Need to mirror an entire website? Use the httrack command, available in all Linux distributions. If site requires authentication, provide to httrack a cookies.txt
file exported from your browser.
A typical httrack use:
httrack https://some.site.com -W -O ~/websites/somesite --robots=0 --stay-on-same-address
On ~/websites/somesite
will be created a folder structure with HTML and other files similar to the URLs on https://some.site.com
. You can even open the index.html
file locally in your browser and browse the mirrored content.
The httrack technique performs better and faster than the wget command, which is also very powerful but for simpler tasks. The curl command is popular in macOS but is far simpler and can’t crawl an entire site.
If the content you need to download is media, video, audio from sites like YouTube, Vimeo, Facebook, Instagram, TikTok, Twitter or other video sites, yt-dlp does the job perfectly. Also available in all Linux systems (or with a plain pip install yt-dlp
in any Python environment), this tool is a maintained fork of the old youtube-dl, which is now unmaintained and obsolete.
Content downloading from the Web is the most basic operation of the Internet. It is what web browsers do all the time. Using these tools is exactly like switching to another browser, one that saves the content in a deterministic way instead of just rendering on the screen.

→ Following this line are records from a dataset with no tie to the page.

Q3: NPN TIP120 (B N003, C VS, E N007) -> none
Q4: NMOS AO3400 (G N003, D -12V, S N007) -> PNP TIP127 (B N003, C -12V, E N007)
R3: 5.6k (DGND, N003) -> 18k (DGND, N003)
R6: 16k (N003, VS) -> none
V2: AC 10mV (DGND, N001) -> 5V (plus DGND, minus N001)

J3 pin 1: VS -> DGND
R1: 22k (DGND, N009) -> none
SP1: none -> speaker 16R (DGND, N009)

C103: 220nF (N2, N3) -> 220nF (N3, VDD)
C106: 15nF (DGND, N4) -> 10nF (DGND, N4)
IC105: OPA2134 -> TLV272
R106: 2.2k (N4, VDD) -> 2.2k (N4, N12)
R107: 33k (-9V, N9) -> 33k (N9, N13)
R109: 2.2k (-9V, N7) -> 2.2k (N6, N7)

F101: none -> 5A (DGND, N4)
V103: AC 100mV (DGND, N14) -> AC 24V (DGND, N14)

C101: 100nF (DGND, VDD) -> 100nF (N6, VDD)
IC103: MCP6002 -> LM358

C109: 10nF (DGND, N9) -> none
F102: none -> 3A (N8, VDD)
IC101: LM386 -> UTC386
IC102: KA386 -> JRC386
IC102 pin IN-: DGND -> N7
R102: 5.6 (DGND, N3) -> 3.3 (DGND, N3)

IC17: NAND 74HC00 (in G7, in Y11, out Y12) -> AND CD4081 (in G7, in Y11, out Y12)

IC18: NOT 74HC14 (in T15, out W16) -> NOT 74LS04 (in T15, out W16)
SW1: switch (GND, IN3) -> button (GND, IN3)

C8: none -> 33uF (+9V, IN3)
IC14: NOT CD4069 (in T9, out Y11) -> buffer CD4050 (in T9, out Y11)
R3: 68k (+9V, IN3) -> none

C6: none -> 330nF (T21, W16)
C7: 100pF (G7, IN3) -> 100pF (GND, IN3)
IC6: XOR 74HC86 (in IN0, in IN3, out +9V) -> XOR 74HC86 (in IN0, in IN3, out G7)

In the same way, there are even more specialized tools capable of saving content provided by music services as Spotify, Deezer, Tidal, sometimes in lossless and studio-grade quality, complete with embedded lyrics, album cover art and high quality tagging. But these are subjects for another writing.
These tools are not recommended if you need more advanced interactions with services on the Internet. For a more reliable and precise content exchange try first the service’s APIs, if they provide one. Keep web scraping and site crawling as your very last resource.